Often, shopping at Mountainview Square or in City Centre Mall I’ve been grateful for not having to ask the location of the men’s’ room.
At Tamitik Arena, I believe I could find my way in a blackout.
It’s true too, as my wife asserts, I am pretty familiar with the various locations of numerous less-well-known rest stops between here and Edmonton, or where pubs have more than one stall.
It’s kind of like having a special needs GPS in your head.
There are quite different approaches to public rest-rooms in North America compared with some places in Europe and Asia.
In North America rest rooms tend to be tucked away, indicated by vague symbols of men and women and little blue arrows.
They are more high profile in some places – for example, in England there’s a semi-transparent mirrored street rest-room in front of London’s famous Tate Gallery, and some users have to steel themselves, despite the fact that it’s one way glass – they can see out but people outside can’t see in.
Still it takes courage…
There’s another type in England, Ireland and Amsterdam that is cylindrical and literally pops up out of the pavement – and can accommodate up to three people.
China boasts the largest public rest-room in the world, a four-storey affair in Quongqing in western China.

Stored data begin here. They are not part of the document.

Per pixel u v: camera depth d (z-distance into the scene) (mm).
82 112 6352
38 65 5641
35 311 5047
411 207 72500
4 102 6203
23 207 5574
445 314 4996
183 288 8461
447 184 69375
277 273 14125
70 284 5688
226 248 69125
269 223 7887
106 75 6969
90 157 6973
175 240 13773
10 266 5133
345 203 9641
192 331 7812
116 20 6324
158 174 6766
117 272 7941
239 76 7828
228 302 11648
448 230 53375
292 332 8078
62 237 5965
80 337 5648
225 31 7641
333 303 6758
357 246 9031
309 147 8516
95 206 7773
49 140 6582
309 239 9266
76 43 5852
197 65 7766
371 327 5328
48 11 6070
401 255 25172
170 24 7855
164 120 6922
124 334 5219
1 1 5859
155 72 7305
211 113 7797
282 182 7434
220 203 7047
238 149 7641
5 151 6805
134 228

There are 1,000 toilets in the 30,000 square foot structure – many of them in formidable and unusual shapes, including a number of alligator jaws.
A Hong Kong precious metal dealer has a public gold-themed rest room in his business, with toilet, tiles, sinks and doors
all made of solid gold.
There’s a men’s room in New Zealand that is equally as scary as the one in London, because immediately in front of you is a wall-to-wall mural with young women taking photographs, taking out their measuring tape, laughing or looking very shocked – all at eye level!
And there’s one in South Korea, shaped like a soccer ball. It was built for use during the World Cup in that country in 2002…but looks a lot more like a smaller geodesic dome like the Vancouver Science Centre.
But it’s certainly a step up from the crowded men’s rooms people jam into in many older European and British soccer stadiums.
And I’ve been in Paris and what they offer for the use of men, particularly on street corners, isn’t really something that I care for – but France also boasts some of the most interesting minimalist self-cleaning public toilets which are very inviting.
But don’t take too long – the doors open on a 20 minute timer!